Barter system predated money. Money systems were created because you can't cut enough grass directly to buy a car but you can have someone give you money for cutting their grass to trade for the car when you've cut enough lawns.
Barter wasn't meant to answer the questions you are asking. It was a way to trade what you had for what you wanted.

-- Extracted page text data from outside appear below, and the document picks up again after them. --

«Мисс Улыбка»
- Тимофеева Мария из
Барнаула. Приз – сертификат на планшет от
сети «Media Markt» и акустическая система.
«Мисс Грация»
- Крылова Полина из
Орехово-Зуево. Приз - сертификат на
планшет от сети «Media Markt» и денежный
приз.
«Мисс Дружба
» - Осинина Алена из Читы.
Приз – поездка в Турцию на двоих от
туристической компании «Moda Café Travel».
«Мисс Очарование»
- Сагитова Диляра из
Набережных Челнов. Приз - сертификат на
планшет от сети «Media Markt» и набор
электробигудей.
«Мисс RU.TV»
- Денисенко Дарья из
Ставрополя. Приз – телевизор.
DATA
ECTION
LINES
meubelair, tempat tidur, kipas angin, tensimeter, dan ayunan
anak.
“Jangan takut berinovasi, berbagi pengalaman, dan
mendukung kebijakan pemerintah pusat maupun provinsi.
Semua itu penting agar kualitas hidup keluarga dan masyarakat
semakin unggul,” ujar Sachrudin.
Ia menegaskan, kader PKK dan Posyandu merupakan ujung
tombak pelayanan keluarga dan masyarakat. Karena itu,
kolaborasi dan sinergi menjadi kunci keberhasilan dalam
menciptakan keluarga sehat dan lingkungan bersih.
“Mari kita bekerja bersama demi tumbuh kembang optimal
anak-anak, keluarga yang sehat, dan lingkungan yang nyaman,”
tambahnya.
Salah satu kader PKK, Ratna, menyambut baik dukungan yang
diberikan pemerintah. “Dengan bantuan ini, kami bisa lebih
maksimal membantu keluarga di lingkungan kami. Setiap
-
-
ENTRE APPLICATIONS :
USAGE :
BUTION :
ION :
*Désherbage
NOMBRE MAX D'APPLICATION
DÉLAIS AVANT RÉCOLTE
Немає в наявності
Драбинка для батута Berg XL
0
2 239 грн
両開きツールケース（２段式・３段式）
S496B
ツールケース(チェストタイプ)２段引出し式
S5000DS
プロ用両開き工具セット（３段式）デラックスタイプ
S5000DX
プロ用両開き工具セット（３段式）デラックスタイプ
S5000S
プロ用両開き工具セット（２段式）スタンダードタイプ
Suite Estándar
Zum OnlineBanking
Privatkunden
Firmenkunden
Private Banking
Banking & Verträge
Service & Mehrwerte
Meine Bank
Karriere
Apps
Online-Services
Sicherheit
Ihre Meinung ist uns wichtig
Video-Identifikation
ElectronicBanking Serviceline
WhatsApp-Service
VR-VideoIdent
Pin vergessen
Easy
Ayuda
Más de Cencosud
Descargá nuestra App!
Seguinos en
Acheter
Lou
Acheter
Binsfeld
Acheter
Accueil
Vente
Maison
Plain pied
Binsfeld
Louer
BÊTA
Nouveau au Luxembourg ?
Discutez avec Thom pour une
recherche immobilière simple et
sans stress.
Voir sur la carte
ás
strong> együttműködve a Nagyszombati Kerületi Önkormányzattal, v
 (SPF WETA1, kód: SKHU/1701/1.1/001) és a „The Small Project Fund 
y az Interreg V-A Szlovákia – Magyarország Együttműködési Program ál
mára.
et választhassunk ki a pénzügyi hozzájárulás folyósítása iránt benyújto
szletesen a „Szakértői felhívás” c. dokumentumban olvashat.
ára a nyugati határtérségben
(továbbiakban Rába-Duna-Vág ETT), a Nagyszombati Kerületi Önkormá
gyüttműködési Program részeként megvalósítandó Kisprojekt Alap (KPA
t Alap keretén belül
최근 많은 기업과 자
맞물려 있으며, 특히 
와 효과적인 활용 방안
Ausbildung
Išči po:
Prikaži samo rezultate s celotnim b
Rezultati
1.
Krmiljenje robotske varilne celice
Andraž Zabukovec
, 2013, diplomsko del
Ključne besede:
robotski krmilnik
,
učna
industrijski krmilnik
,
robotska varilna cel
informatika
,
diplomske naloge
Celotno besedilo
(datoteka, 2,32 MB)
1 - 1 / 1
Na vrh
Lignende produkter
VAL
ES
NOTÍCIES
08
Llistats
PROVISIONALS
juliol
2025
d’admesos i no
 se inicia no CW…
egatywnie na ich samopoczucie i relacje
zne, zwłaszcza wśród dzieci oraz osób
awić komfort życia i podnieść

BTW: US Tax code actually addresses barter transactions too by forcing you to place fair market value for the trade and taxing based on that equivalent transaction
Star Trek's economy and a barter system are very different. A barter system is based on Person 1 having, say, a bunch of chickens, and trading their eggs to Person 2, who has a bunch of cows and is trading their milk. Or maybe to Person 3 for a car. Either way, each person has something extra they can trade, and they put a certain value on that thing, and trade for an equivalent value of what other people have. There is a limited amount of "Stuff" in the economy, and it
has to be traded for survival, or the ability to have things.
But in Star Trek, no one
needs to trade, because they can just go to a replicator and get their eggs, or milk, or car, or robot mower, whatever. Why should Person 1 give up their eggs to Persons 2 or 3, when they can go get milk or a car for free? Ok, so maybe grass-fed cow milk is a luxury that tastes better than replicated stuff. So you trade for it, but
you don't have to. All essentials are available to everyone, and everyone can have a happy healthy life without effort. Anything beyond that is for personal fulfillment - whether you decide to create art and trade for delicious real milk, or become a chicken farmer to trade eggs for real milk, it's something that you
choose to do, not because you gotta get your dollar a day to pay for things.